Data entries

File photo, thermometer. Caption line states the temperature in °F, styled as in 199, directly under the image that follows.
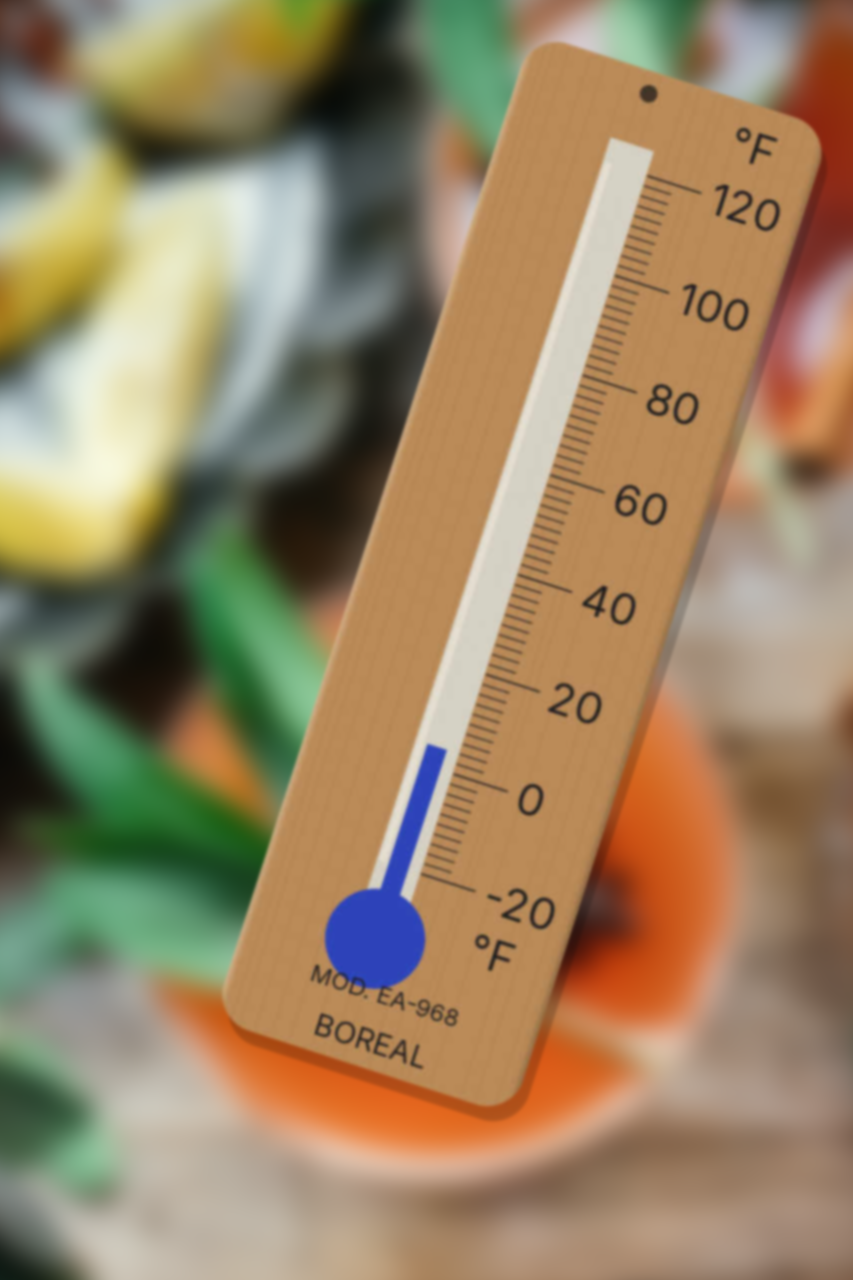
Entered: 4
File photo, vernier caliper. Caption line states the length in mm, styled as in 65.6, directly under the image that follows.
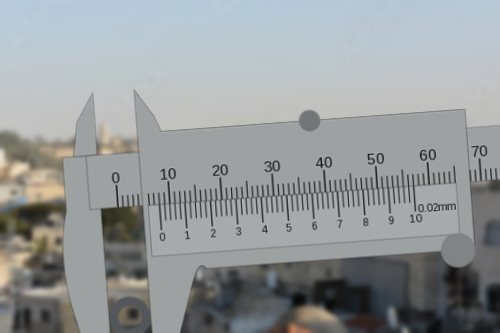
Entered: 8.0
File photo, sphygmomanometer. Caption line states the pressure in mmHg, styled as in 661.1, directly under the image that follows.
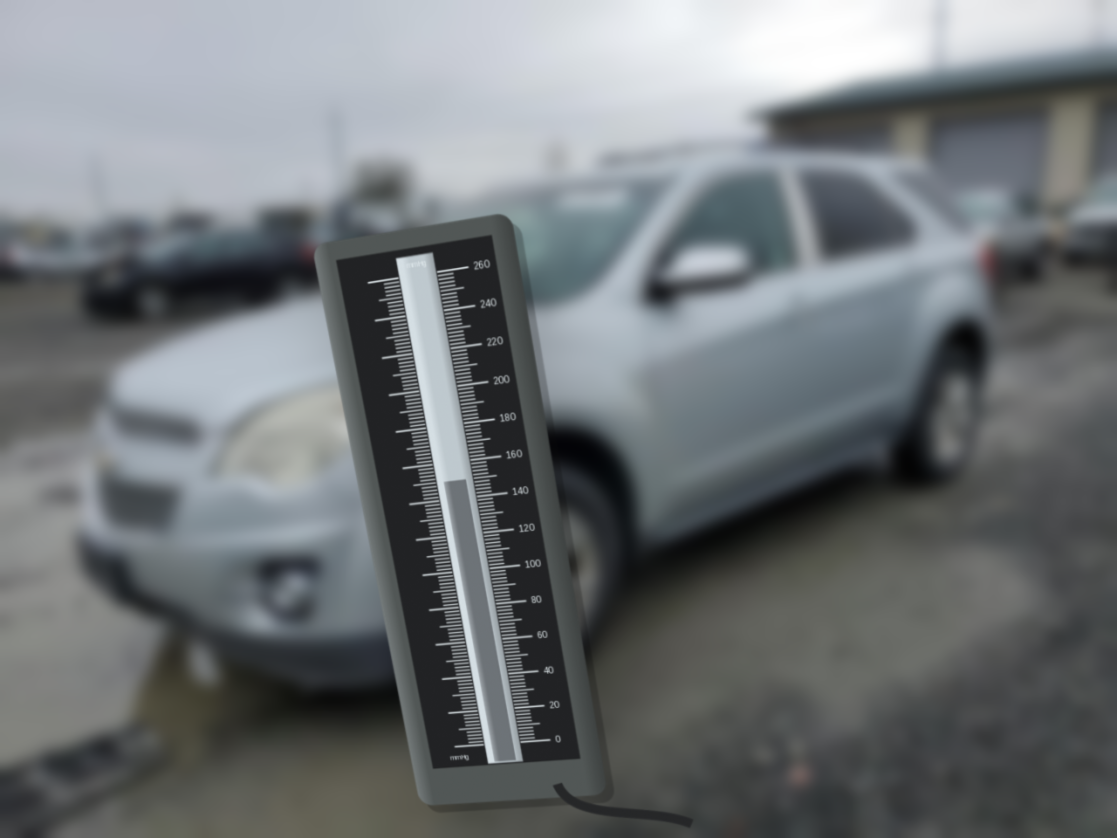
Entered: 150
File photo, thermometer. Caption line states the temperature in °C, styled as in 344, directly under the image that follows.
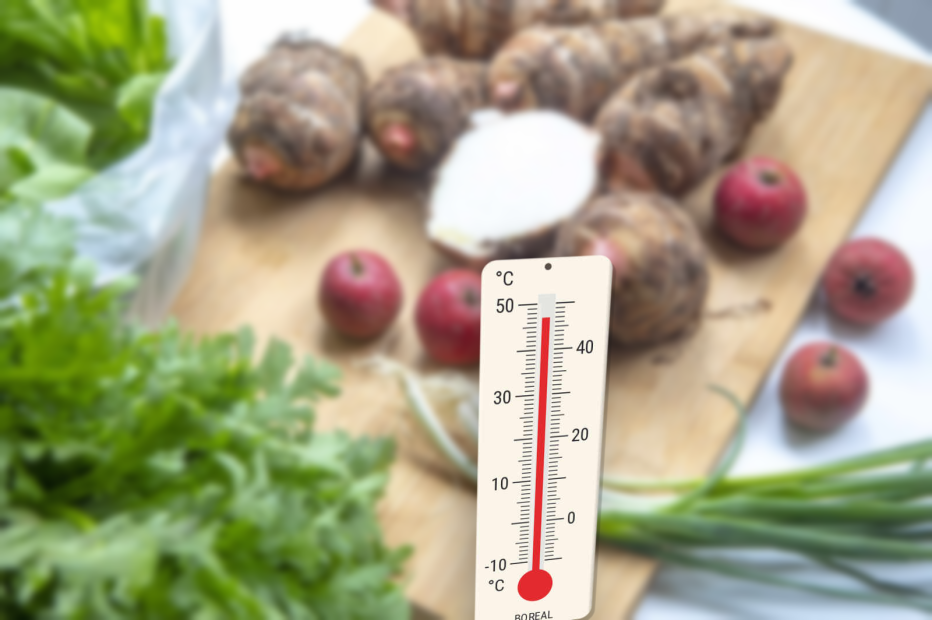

> **Problem details**
Reproduce every item above verbatim, leaving out the pictures.

> **Task answer**
File photo, thermometer. Caption line states the temperature in °F, styled as in 199, directly under the image that follows.
Entered: 4
File photo, vernier caliper. Caption line states the length in mm, styled as in 65.6, directly under the image that follows.
Entered: 8.0
File photo, sphygmomanometer. Caption line states the pressure in mmHg, styled as in 661.1, directly under the image that follows.
Entered: 150
File photo, thermometer. Caption line states the temperature in °C, styled as in 344, directly under the image that follows.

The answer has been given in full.